His wife died on September 3, 1845, and was buried at St. Thomas' Church. Hadden died at his residence in New York City on June 3, 1856. After a funeral at St. Thomas Church conducted by the Rev. Francis L. Hawks, he was buried in a vault at Trinity Church Cemetery (where his wife was re-interred).

===Descendants===
Through his daughter Eleanor, he was a grandfather of merchant Charles Alexander Tomes, who took over Russell & Co., one of the largest mercantile firms in the Far East, with Robert Shewan after it went bankrupt in 1892 and renamed it Shewan, Tomes & Co.

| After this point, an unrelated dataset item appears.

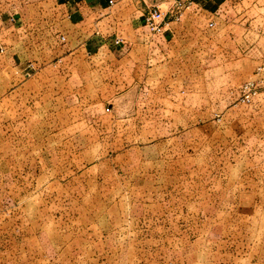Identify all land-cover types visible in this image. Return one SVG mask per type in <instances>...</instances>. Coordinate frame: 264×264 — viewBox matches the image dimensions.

His daughter, Joan Elspeth Tomes (1901–1980), was married to Arthur Baldwin, 3rd Earl Baldwin of Bewdley, son of Stanley Baldwin, 1st Earl Baldwin of Bewdley, three-time Prime Minister of the United Kingdom.

Through his daughter Laura, he was a grandfather of Ann Aspinwall Curtis (b. 1859), William Hadden Curtis (b. 1861), and Dr. Benjamin Farquhar Curtis (1857–1924), a prominent physician who graduated from Columbia University College of Physicians and Surgeons and was the attending surgeon at St. Luke's Hospital in New York.

Through his son John, he was a grandfather of Alexander Mactier Hadden (1862–1942) and John Aspinwall Hadden Jr. (1858–1931), a noted clubman during the Gilded Age who was listed on Ward McAllister's "Four Hundred" in 1892. He married Marie Torrance, a granddaughter of John Torrance and her Commodore Cornelius Vanderbilt.